- **Your instructions**:
A word-for-word transcript of every entry is required.

(Data begins)

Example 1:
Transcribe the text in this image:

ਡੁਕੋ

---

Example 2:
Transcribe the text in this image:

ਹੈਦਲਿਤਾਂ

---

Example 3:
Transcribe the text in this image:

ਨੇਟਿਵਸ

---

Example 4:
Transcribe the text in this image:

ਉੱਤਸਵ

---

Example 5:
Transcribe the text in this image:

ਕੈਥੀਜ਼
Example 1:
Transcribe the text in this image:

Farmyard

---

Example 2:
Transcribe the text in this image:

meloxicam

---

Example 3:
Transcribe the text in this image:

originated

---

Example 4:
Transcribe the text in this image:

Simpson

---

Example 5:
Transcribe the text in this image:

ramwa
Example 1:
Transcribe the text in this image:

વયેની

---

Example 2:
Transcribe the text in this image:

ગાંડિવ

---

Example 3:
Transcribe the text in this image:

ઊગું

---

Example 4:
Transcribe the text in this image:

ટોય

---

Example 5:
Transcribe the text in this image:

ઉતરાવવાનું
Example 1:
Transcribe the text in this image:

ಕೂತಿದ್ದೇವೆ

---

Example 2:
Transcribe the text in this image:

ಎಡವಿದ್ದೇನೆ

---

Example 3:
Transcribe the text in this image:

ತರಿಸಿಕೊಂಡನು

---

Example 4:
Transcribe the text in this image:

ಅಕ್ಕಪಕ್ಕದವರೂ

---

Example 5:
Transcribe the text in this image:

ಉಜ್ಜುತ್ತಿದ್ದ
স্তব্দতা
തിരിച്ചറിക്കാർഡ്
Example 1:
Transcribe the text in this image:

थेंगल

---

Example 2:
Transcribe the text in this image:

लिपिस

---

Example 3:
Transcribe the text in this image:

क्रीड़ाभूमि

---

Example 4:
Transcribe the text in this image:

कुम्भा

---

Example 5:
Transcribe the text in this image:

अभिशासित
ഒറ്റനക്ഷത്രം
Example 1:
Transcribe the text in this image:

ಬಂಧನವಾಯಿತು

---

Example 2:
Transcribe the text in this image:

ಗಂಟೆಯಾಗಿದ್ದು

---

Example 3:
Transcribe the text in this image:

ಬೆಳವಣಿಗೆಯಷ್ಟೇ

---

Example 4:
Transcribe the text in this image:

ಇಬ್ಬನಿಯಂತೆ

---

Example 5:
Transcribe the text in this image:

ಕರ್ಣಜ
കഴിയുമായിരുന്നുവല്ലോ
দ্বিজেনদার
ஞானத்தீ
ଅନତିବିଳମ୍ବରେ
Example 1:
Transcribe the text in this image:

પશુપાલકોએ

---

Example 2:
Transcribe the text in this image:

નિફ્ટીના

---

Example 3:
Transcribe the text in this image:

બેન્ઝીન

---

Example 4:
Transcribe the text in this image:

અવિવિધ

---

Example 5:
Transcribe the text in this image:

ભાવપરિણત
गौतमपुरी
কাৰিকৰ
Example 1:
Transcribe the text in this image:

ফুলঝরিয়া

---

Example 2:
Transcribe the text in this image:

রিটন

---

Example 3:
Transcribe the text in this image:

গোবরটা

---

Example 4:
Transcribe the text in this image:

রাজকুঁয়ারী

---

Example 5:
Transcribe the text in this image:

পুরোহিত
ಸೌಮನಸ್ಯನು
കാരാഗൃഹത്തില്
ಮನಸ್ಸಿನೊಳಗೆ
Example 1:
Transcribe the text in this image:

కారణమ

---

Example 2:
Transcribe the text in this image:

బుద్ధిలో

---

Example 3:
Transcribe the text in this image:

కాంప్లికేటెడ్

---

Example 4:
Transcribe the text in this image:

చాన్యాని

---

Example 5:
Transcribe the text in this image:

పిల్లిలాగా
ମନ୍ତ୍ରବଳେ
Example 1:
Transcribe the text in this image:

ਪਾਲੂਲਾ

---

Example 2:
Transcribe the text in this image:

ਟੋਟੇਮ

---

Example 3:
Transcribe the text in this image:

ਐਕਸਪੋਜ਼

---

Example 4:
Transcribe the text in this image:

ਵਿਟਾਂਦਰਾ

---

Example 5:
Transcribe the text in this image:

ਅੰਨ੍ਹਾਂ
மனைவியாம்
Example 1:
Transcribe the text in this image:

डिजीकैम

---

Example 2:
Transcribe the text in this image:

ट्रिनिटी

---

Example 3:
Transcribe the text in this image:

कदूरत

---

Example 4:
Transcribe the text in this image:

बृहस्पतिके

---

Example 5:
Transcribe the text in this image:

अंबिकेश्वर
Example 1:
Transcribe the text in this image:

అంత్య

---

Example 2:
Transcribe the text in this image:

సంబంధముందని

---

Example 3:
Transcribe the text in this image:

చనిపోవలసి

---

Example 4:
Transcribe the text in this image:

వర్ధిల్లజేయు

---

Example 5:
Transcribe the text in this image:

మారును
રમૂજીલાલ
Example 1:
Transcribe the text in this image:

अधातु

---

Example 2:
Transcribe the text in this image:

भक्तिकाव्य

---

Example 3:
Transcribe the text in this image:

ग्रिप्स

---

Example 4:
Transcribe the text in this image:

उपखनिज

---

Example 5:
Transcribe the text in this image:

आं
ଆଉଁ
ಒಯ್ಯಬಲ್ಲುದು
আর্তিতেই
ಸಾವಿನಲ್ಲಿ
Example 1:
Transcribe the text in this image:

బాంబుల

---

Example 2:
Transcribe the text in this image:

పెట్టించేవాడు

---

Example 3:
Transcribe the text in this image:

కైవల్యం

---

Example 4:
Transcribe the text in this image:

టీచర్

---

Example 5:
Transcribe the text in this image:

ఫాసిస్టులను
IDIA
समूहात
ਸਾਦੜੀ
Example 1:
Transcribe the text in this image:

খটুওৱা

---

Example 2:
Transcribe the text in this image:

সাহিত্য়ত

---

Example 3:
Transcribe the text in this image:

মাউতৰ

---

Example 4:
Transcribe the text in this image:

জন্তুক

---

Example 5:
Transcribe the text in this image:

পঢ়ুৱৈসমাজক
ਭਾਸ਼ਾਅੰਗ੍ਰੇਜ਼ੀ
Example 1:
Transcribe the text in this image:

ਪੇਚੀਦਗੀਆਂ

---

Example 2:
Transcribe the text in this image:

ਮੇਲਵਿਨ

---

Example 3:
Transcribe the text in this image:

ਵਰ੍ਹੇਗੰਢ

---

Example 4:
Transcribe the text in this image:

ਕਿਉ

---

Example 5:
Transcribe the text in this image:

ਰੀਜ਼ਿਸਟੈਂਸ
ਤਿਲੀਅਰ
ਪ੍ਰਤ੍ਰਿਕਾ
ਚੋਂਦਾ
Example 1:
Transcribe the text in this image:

(Data ends)

- **Task output**:
Example 1:
Transcribe the text in this image:

ਡੁਕੋ

---

Example 2:
Transcribe the text in this image:

ਹੈਦਲਿਤਾਂ

---

Example 3:
Transcribe the text in this image:

ਨੇਟਿਵਸ

---

Example 4:
Transcribe the text in this image:

ਉੱਤਸਵ

---

Example 5:
Transcribe the text in this image:

ਕੈਥੀਜ਼
Example 1:
Transcribe the text in this image:

Farmyard

---

Example 2:
Transcribe the text in this image:

meloxicam

---

Example 3:
Transcribe the text in this image:

originated

---

Example 4:
Transcribe the text in this image:

Simpson

---

Example 5:
Transcribe the text in this image:

ramwa
Example 1:
Transcribe the text in this image:

વયેની

---

Example 2:
Transcribe the text in this image:

ગાંડિવ

---

Example 3:
Transcribe the text in this image:

ઊગું

---

Example 4:
Transcribe the text in this image:

ટોય

---

Example 5:
Transcribe the text in this image:

ઉતરાવવાનું
Example 1:
Transcribe the text in this image:

ಕೂತಿದ್ದೇವೆ

---

Example 2:
Transcribe the text in this image:

ಎಡವಿದ್ದೇನೆ

---

Example 3:
Transcribe the text in this image:

ತರಿಸಿಕೊಂಡನು

---

Example 4:
Transcribe the text in this image:

ಅಕ್ಕಪಕ್ಕದವರೂ

---

Example 5:
Transcribe the text in this image:

ಉಜ್ಜುತ್ತಿದ್ದ
স্তব্দতা
തിരിച്ചറിക്കാർഡ്
Example 1:
Transcribe the text in this image:

थेंगल

---

Example 2:
Transcribe the text in this image:

लिपिस

---

Example 3:
Transcribe the text in this image:

क्रीड़ाभूमि

---

Example 4:
Transcribe the text in this image:

कुम्भा

---

Example 5:
Transcribe the text in this image:

अभिशासित
ഒറ്റനക്ഷത്രം
Example 1:
Transcribe the text in this image:

ಬಂಧನವಾಯಿತು

---

Example 2:
Transcribe the text in this image:

ಗಂಟೆಯಾಗಿದ್ದು

---

Example 3:
Transcribe the text in this image:

ಬೆಳವಣಿಗೆಯಷ್ಟೇ

---

Example 4:
Transcribe the text in this image:

ಇಬ್ಬನಿಯಂತೆ

---

Example 5:
Transcribe the text in this image:

ಕರ್ಣಜ
കഴിയുമായിരുന്നുവല്ലോ
দ্বিজেনদার
ஞானத்தீ
ଅନତିବିଳମ୍ବରେ
Example 1:
Transcribe the text in this image:

પશુપાલકોએ

---

Example 2:
Transcribe the text in this image:

નિફ્ટીના

---

Example 3:
Transcribe the text in this image:

બેન્ઝીન

---

Example 4:
Transcribe the text in this image:

અવિવિધ

---

Example 5:
Transcribe the text in this image:

ભાવપરિણત
गौतमपुरी
কাৰিকৰ
Example 1:
Transcribe the text in this image:

ফুলঝরিয়া

---

Example 2:
Transcribe the text in this image:

রিটন

---

Example 3:
Transcribe the text in this image:

গোবরটা

---

Example 4:
Transcribe the text in this image:

রাজকুঁয়ারী

---

Example 5:
Transcribe the text in this image:

পুরোহিত
ಸೌಮನಸ್ಯನು
കാരാഗൃഹത്തില്
ಮನಸ್ಸಿನೊಳಗೆ
Example 1:
Transcribe the text in this image:

కారణమ

---

Example 2:
Transcribe the text in this image:

బుద్ధిలో

---

Example 3:
Transcribe the text in this image:

కాంప్లికేటెడ్

---

Example 4:
Transcribe the text in this image:

చాన్యాని

---

Example 5:
Transcribe the text in this image:

పిల్లిలాగా
ମନ୍ତ୍ରବଳେ
Example 1:
Transcribe the text in this image:

ਪਾਲੂਲਾ

---

Example 2:
Transcribe the text in this image:

ਟੋਟੇਮ

---

Example 3:
Transcribe the text in this image:

ਐਕਸਪੋਜ਼

---

Example 4:
Transcribe the text in this image:

ਵਿਟਾਂਦਰਾ

---

Example 5:
Transcribe the text in this image:

ਅੰਨ੍ਹਾਂ
மனைவியாம்
Example 1:
Transcribe the text in this image:

डिजीकैम

---

Example 2:
Transcribe the text in this image:

ट्रिनिटी

---

Example 3:
Transcribe the text in this image:

कदूरत

---

Example 4:
Transcribe the text in this image:

बृहस्पतिके

---

Example 5:
Transcribe the text in this image:

अंबिकेश्वर
Example 1:
Transcribe the text in this image:

అంత్య

---

Example 2:
Transcribe the text in this image:

సంబంధముందని

---

Example 3:
Transcribe the text in this image:

చనిపోవలసి

---

Example 4:
Transcribe the text in this image:

వర్ధిల్లజేయు

---

Example 5:
Transcribe the text in this image:

మారును
રમૂજીલાલ
Example 1:
Transcribe the text in this image:

अधातु

---

Example 2:
Transcribe the text in this image:

भक्तिकाव्य

---

Example 3:
Transcribe the text in this image:

ग्रिप्स

---

Example 4:
Transcribe the text in this image:

उपखनिज

---

Example 5:
Transcribe the text in this image:

आं
ଆଉଁ
ಒಯ್ಯಬಲ್ಲುದು
আর্তিতেই
ಸಾವಿನಲ್ಲಿ
Example 1:
Transcribe the text in this image:

బాంబుల

---

Example 2:
Transcribe the text in this image:

పెట్టించేవాడు

---

Example 3:
Transcribe the text in this image:

కైవల్యం

---

Example 4:
Transcribe the text in this image:

టీచర్

---

Example 5:
Transcribe the text in this image:

ఫాసిస్టులను
IDIA
समूहात
ਸਾਦੜੀ
Example 1:
Transcribe the text in this image:

খটুওৱা

---

Example 2:
Transcribe the text in this image:

সাহিত্য়ত

---

Example 3:
Transcribe the text in this image:

মাউতৰ

---

Example 4:
Transcribe the text in this image:

জন্তুক

---

Example 5:
Transcribe the text in this image:

পঢ়ুৱৈসমাজক
ਭਾਸ਼ਾਅੰਗ੍ਰੇਜ਼ੀ
Example 1:
Transcribe the text in this image:

ਪੇਚੀਦਗੀਆਂ

---

Example 2:
Transcribe the text in this image:

ਮੇਲਵਿਨ

---

Example 3:
Transcribe the text in this image:

ਵਰ੍ਹੇਗੰਢ

---

Example 4:
Transcribe the text in this image:

ਕਿਉ

---

Example 5:
Transcribe the text in this image:

ਰੀਜ਼ਿਸਟੈਂਸ
ਤਿਲੀਅਰ
ਪ੍ਰਤ੍ਰਿਕਾ
ਚੋਂਦਾ
Example 1:
Transcribe the text in this image:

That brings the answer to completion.